Defining Data Provenance
In the summer of 1911, the smiling portrait of Leonardo da Vinci’s Mona Lisa vanished from the Louvre Museum. In fact, by the end of the twentieth century, art crime became one of the most profitable criminal activities, partly because technology then was not advanced enough to detect a forgery and partly because art became so easy to transport (as opposed to weapons or drugs which could easily be detected by sniffer dogs). After all, what trained canine could really tell the difference between a knock-off da Vinci and a credible one?
Derived from the French word provenir, provenance refers to the historical ownership of a resource or document and has been practiced in the context of art history, digital libraries and now research data. The latter has become increasingly important for data users when accounting for the input data in their research. As a type of metadata, data provenance wears a heavy crown: to confirm authenticity and foster trust for data users.

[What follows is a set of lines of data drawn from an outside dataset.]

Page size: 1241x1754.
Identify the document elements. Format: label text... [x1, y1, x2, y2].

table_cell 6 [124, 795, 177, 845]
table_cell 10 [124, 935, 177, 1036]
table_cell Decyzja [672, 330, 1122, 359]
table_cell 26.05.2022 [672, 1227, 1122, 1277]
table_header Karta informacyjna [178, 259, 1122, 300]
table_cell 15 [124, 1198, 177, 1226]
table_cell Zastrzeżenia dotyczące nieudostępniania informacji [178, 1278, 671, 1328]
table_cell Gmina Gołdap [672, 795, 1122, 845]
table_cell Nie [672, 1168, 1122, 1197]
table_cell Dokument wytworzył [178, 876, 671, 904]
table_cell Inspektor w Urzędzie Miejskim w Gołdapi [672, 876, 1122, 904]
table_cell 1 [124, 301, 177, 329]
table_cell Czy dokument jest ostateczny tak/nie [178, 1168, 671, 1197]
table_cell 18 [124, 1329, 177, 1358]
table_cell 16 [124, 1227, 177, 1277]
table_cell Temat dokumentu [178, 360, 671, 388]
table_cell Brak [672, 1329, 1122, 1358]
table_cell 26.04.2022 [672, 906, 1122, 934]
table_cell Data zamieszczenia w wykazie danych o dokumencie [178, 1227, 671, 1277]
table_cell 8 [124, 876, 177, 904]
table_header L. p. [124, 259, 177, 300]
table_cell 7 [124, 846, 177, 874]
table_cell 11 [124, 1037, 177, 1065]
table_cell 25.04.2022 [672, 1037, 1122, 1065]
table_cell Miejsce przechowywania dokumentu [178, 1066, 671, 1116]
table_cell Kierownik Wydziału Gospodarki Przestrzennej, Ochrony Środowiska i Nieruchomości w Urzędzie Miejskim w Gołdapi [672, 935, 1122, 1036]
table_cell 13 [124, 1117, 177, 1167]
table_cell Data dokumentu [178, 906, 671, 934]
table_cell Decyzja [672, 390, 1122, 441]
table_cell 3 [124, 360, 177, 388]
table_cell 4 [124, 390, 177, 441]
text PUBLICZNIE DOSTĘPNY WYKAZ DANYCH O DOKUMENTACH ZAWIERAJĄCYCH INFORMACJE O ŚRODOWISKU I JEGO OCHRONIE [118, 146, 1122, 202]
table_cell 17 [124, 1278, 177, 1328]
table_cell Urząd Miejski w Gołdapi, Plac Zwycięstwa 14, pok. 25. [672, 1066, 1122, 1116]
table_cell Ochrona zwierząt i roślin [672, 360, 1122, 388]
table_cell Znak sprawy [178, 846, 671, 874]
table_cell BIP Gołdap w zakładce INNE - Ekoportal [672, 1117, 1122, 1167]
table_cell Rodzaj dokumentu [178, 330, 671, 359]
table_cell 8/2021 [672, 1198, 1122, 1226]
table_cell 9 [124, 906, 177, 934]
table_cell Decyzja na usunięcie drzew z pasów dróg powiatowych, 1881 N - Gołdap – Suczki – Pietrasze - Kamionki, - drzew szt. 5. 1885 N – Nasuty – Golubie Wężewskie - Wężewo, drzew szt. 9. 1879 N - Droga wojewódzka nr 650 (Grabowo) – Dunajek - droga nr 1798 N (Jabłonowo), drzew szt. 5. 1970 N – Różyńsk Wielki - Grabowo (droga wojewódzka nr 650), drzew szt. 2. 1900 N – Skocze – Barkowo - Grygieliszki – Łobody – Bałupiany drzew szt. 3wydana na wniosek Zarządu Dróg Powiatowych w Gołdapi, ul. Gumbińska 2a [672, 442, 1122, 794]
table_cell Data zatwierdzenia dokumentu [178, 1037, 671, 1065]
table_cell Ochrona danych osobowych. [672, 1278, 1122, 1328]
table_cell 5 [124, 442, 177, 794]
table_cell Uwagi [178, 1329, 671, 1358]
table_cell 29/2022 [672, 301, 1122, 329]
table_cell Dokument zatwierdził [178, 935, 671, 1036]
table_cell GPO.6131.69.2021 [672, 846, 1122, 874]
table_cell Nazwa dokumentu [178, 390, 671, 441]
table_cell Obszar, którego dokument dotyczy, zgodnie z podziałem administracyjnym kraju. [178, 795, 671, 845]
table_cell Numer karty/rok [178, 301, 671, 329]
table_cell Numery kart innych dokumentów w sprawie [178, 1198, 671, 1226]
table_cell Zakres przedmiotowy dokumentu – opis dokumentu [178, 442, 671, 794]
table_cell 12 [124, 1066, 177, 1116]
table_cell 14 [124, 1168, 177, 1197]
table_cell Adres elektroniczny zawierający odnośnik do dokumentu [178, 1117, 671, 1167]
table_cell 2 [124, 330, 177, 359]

Data provenance is not only about history but the interactions of data with other entities that have contributed to its creation by serving as a witness to its journey. Why and how was the data produced? When, where and by whom? Data provenance answers these questions.
A Foundation of Trust
The information we have available to us is vast and ever expanding. With this breadth of data, it has become crucial to know the source of the data we’re interacting with and whether such data can be trusted.
We have spoken many times in this series about the need for trustworthy data and why it is a prerequisite for deriving data value and useability. When conducting data research, it is unlikely that data users are the producers of data. Knowing who collected the data and whether it was machine generated, transcripted, self-reported or verified by a professional, has a huge impact on the value of a dataset.
Comparing Apples and Oranges
Often the whole is greater than the sum of its parts. Linking datasets can have huge benefits and often it’s the only way to get insight into diverse populations and modalities. However, different data creators apply different methodologies and approaches to collecting and processing data. The question analysts have to ask themselves is whether they are ‘comparing apples with apples’ or ‘apples with oranges’. Here is where data provenance flexes its muscles: by being the bedrock for determining the trustworthiness of results, reproducibility of those results and reusability of the data itself.
The basis of the analysis of data users and the accountability of their research rests heavily on the trustworthiness and credibility of their data inputs. Provenance of metadata allows users to sufficiently assess the quality, credibility and trustworthiness of input data. For data users, provenance is not an option but a necessity.